## Work instruction 1
Retype a section of the passage about the guard Bashko, beginning at the words "Again I wanted" and stopping after the words "in broad terms.".
## Work instruction 2
Answer these questions using the passage about the guard Bashko:
(a) What did Abdul say he learned that led him to sign on to watch the narrator?
(b) How many Muslims were on the Naham 3?
(c) What word did Bashko blurt when asked about the captain?
## Work instruction 3
Write a continuation of the passage about the guard Bashko, starting right after its final sentence.

## Given text

↓↓↓

“Bashko,” I said in our mutual language. “Last week you said a Muslim could be a pirate because of the hunger problem.”
He nodded.
“Now you say a good Muslim has to bear up under hunger.” (In pidgin: Muslim no chum-chum, Muslim no problem—because, Islam?)
He nodded.
I bounced my fingers again. “No same-same.”
Bashko laughed, then laughed a bit more and held up his thumb. I’d gotten him. “Good!” he said, and translated my response to the other guards. This time it sparked a discussion. I had criticized a faith I saw in action five times a day. Abdul, the effeminate guard, gave the most fervent defense. He’d signed on to watch me when he learned that a foreigner had been kidnapped, he said. He wasn’t a pirate—he was just doing the good Muslim work of protecting an infidel in a hostile place. He went on: Did I think Garfanji was a Muslim? Ali Tuure? Ali Duulaay? Had I ever seen them read the Koran? “Uh-uh,” he answered himself with a wag of his finger. Those men, he said, were the real kuffar, the real infidels.
I’d gleaned this argument already. It was possible that some of my guards had never hijacked a ship. But they’d guarded me since the start of the year, so they had the trust of those infidel bosses.
Bashko came around to his real justification later the same day. He acted sober and earnest while we sat alone in the hot room. The Koran, he said, called for “struggle against the infidel.” Thieving from non-Muslims, therefore, wasn’t theft.
“What?”
“Jews, Christians, Buddhists”—okay to steal from them, he implied. “Muslim, no.”
“But there were four Muslims on the Naham 3,” I said.
“Yes.” He sat cross-legged, upright, trying to seem very correct. “We must not take from their families.”
Taking from shipowners or a foreign government—that was different. But if the bosses took ransom from a Muslim family, that would be theft, according to his reading of the Koran.
“What about the captain?” I said. “He was shot dead.”
“Christian!” Bashko blurted.
“Buddhist, I imagine.” I held his eyes. “But does the Koran say you can kill non-Muslims?”
Again I wanted a long, detailed interview with Bashko—I wished intensely for a translator—but in our pidgin mix of English and Somali, we could speak only in broad terms.
“No,” he said, and turned pious again. “Allah speak, All life good.”

↑↑↑

[Extracted page text data]
↓↓↓

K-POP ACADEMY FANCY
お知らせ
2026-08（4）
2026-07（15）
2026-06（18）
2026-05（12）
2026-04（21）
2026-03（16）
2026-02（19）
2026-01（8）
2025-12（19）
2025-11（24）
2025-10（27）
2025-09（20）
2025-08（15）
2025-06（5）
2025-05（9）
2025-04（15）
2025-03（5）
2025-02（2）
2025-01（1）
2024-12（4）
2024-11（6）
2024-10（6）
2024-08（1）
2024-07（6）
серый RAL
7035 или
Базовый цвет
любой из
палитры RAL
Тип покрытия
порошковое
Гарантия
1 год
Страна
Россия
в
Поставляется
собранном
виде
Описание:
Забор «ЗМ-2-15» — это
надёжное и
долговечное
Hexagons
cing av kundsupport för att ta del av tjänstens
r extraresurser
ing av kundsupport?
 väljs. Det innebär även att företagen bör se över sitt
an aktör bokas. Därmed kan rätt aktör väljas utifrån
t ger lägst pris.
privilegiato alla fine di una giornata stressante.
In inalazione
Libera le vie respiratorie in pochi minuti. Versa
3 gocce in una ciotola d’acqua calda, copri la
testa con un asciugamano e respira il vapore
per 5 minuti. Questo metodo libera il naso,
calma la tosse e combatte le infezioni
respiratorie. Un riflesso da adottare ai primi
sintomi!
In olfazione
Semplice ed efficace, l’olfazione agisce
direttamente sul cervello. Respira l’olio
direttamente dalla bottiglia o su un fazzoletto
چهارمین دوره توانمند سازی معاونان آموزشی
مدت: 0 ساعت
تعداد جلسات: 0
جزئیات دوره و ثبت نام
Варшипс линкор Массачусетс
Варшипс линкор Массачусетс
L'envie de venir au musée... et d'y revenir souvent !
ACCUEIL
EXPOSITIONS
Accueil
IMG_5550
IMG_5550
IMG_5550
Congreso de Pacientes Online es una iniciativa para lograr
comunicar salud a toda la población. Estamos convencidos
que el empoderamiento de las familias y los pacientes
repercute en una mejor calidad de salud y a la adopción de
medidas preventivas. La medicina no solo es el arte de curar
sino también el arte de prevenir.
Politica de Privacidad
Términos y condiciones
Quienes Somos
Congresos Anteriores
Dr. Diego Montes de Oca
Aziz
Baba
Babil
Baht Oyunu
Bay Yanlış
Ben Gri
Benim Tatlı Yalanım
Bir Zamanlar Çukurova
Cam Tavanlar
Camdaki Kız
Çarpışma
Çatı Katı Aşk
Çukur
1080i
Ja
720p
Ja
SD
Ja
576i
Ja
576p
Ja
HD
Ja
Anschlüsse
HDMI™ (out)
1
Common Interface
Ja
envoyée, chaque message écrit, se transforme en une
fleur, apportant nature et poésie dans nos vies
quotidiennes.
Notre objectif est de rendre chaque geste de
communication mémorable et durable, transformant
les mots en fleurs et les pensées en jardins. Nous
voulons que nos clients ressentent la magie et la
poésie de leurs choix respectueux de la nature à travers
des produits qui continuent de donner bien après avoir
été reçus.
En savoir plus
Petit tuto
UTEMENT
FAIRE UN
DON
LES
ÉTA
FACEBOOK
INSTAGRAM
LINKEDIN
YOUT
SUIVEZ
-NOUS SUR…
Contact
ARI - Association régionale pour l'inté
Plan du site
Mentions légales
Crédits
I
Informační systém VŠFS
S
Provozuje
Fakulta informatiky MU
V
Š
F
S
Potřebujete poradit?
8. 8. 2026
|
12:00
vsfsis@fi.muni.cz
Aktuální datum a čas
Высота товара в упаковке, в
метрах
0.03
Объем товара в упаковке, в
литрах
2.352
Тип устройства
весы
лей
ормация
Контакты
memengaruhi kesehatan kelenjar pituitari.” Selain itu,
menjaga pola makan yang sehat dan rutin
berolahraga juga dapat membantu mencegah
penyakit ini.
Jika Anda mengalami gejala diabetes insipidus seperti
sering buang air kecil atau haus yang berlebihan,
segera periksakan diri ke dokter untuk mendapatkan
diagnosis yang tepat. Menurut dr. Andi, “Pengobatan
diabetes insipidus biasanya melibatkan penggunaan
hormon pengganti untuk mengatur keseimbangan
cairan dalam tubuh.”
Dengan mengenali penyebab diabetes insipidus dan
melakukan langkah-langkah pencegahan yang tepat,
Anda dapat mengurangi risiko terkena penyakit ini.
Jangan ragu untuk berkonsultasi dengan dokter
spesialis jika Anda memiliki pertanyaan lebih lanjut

↑↑↑

## Written reply 1
Again I wanted a long, detailed interview with Bashko—I wished intensely for a translator—but in our pidgin mix of English and Somali, we could speak only in broad terms.

## Written reply 2
(a) He learned that a foreigner had been kidnapped.
(b) Four.
(c) "Christian!"

## Written reply 3
This idea that all life was sacred under Allah separated pirates from al-Shabaab, said Bashko. Wahhabists in Somalia had interpreted the relevant Koranic verses as a call to lethal jihad. Sufi pirates had a different idea.
“But under Allah,” I said, “it’s okay to steal from other faiths?”
“Koran speak,” he answered, and smiled to imply that there was nothing he could do; the book said so, and the book outranked us both.
One Koranic verse, 9:5, a so-called Verse of the Sword,* does mention abduction. “When the sacred months are over,” it reads, “slay the idolaters* wherever you find them. Arrest them, besiege them, and lie in ambush everywhere for them. If they repent and take to prayer and render the alms levy, allow them to go their way. God is forgiving and merciful.”
The “alms levy” is a tax for the poor. I could see how a pirate from one of the world’s most destitute countries might consider a ransom from the outside world an “alms levy.” And in the sealed-off deserts of Somalia, the spiritual notion that a total stranger might have aspects of the sacred was no use whatsoever.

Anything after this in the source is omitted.